O vereador Carlão Pereira, autor da Lei 11.802, também participou da audiência e ressaltou a importância de se reconhecer os avanços já obtidos após a vigência da lei. A psiquiatra Ana Marta Lobosque, militante do Fórum Mineiro de Saúde Mental, disse que Minas tem se destacado na luta antimanicomial, lembrou a parceria do Legislativo com o movimento social quando da elaboração da Lei Carlão, e destacou três aspectos que considera principais da legislação: a regulamentação da internação compulsória, em que a internação tem que ser comunicada ao Ministério Público e o cidadão tem direito de defesa; a meta de extinção dos hospitais psiquiátricos; e a criação de um modelo substitutivo de assistência e tratamento.

____________

### Instruções
1. Reescreva de forma mais concisa o parágrafo do trecho que começa com "O vereador Carlão Pereira". Apresente em lista os três aspectos da lei destacados por Ana Marta Lobosque.
2. De acordo com o trecho, de qual entidade a psiquiatra Ana Marta Lobosque é militante?
As linhas a seguir provêm de outra fonte.

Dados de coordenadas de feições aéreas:
____________

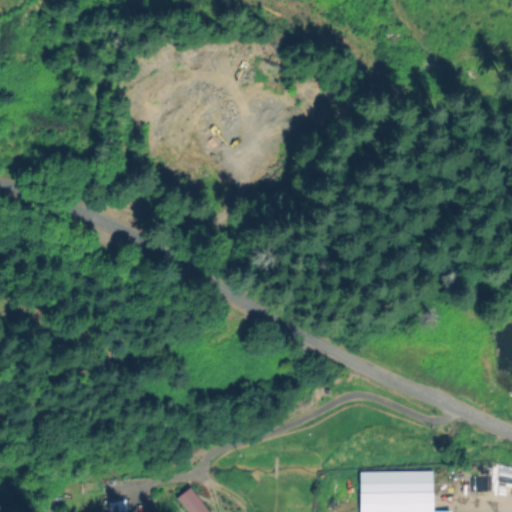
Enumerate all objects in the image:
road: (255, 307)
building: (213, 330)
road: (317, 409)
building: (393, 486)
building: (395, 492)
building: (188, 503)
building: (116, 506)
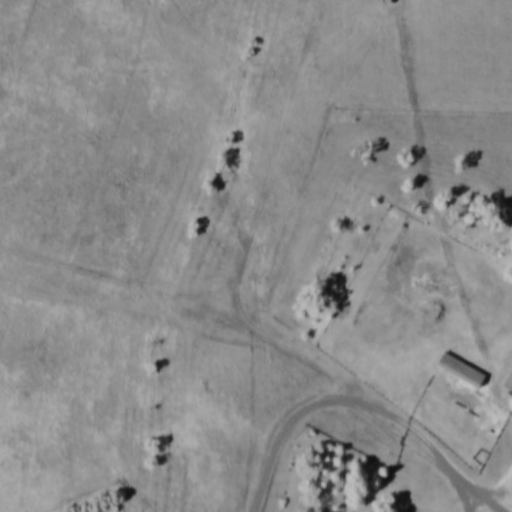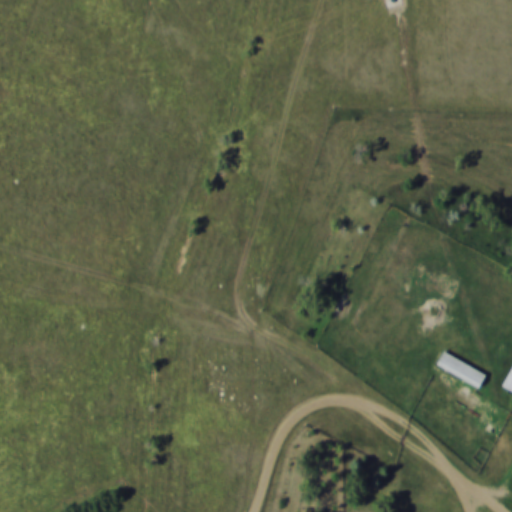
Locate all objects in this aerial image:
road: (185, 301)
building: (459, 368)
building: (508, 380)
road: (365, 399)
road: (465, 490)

____________

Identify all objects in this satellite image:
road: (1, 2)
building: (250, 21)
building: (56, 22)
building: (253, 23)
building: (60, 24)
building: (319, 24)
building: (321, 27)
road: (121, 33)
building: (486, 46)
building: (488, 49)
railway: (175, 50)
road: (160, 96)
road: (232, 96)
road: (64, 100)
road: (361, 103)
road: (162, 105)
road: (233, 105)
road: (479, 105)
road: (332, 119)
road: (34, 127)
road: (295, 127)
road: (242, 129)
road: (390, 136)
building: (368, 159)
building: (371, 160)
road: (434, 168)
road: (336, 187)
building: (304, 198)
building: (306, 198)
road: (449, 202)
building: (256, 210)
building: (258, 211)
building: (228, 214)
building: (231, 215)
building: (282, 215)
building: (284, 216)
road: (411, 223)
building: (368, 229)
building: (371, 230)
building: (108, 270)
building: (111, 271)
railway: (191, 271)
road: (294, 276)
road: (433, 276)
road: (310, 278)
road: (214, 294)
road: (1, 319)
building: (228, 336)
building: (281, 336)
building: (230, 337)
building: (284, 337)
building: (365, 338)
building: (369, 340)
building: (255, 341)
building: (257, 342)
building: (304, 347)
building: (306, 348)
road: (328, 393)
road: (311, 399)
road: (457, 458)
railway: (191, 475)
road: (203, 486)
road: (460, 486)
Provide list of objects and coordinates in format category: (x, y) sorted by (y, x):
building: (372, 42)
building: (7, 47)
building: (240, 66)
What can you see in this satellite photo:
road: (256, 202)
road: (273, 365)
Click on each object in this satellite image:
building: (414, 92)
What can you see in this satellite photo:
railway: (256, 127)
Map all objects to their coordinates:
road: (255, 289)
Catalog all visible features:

____________

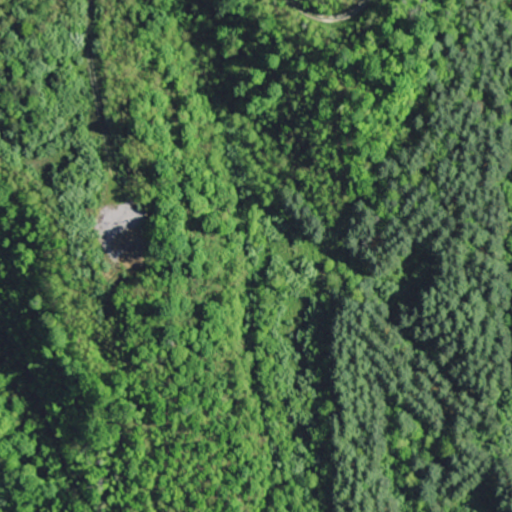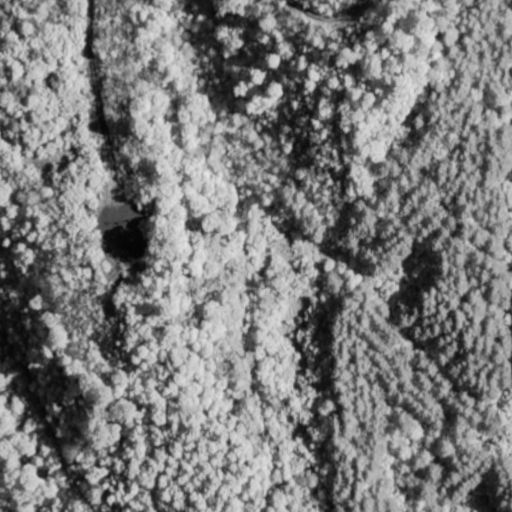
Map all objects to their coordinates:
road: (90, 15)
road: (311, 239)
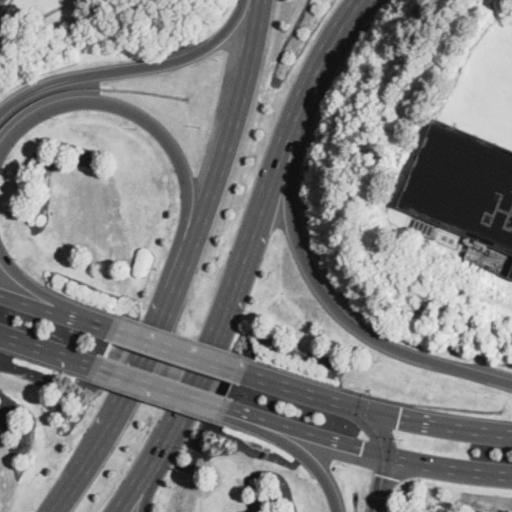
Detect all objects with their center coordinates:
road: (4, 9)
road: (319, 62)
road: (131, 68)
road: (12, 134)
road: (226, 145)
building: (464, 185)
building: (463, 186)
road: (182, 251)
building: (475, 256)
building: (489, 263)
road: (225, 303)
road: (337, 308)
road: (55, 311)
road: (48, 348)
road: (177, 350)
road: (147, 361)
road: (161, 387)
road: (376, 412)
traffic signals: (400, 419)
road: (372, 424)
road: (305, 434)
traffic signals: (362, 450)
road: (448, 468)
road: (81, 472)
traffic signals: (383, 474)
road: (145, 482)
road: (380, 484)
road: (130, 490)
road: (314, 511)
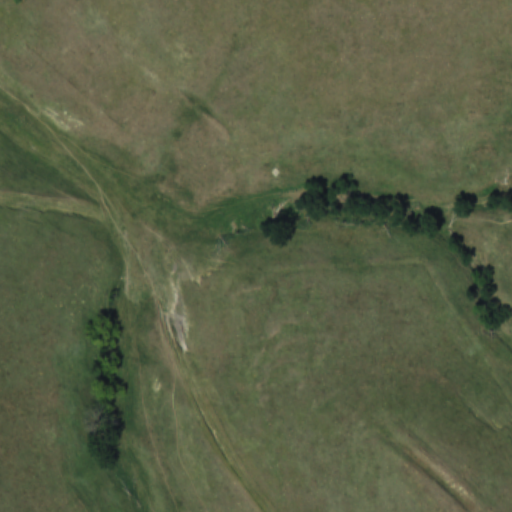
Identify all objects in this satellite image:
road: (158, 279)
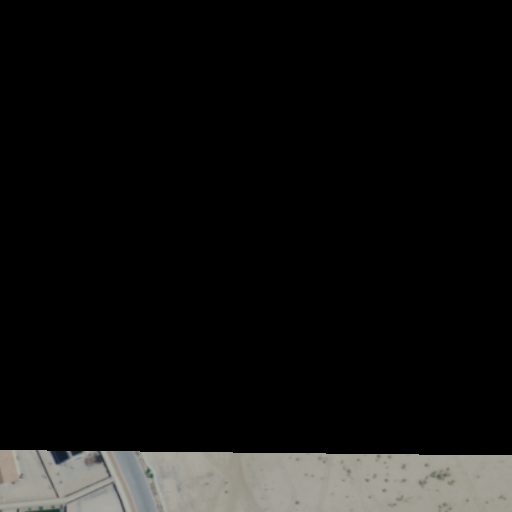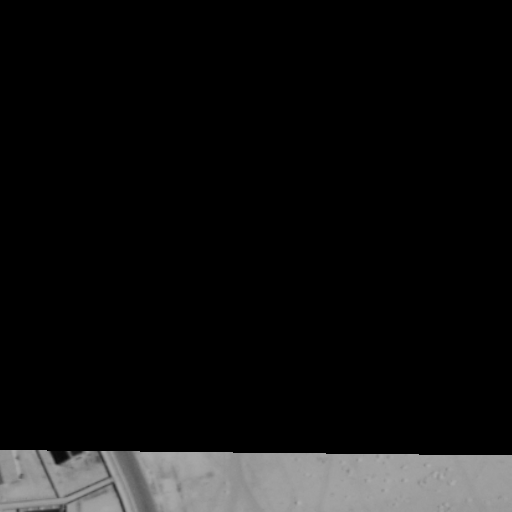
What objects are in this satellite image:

____________

### Soluções dos problemas
1.
O vereador Carlão Pereira, autor da Lei 11.802, participou da audiência e ressaltou os avanços obtidos desde a vigência da lei. A psiquiatra Ana Marta Lobosque, militante do Fórum Mineiro de Saúde Mental, afirmou que Minas se destaca na luta antimanicomial. Ela lembrou a parceria entre o Legislativo e o movimento social na elaboração da Lei Carlão e apontou três aspectos principais da legislação:
- regulamentação da internação compulsória, que deve ser comunicada ao Ministério Público e garante ao cidadão o direito de defesa;
- meta de extinção dos hospitais psiquiátricos;
- criação de um modelo substitutivo de assistência e tratamento.

2. Do Fórum Mineiro de Saúde Mental.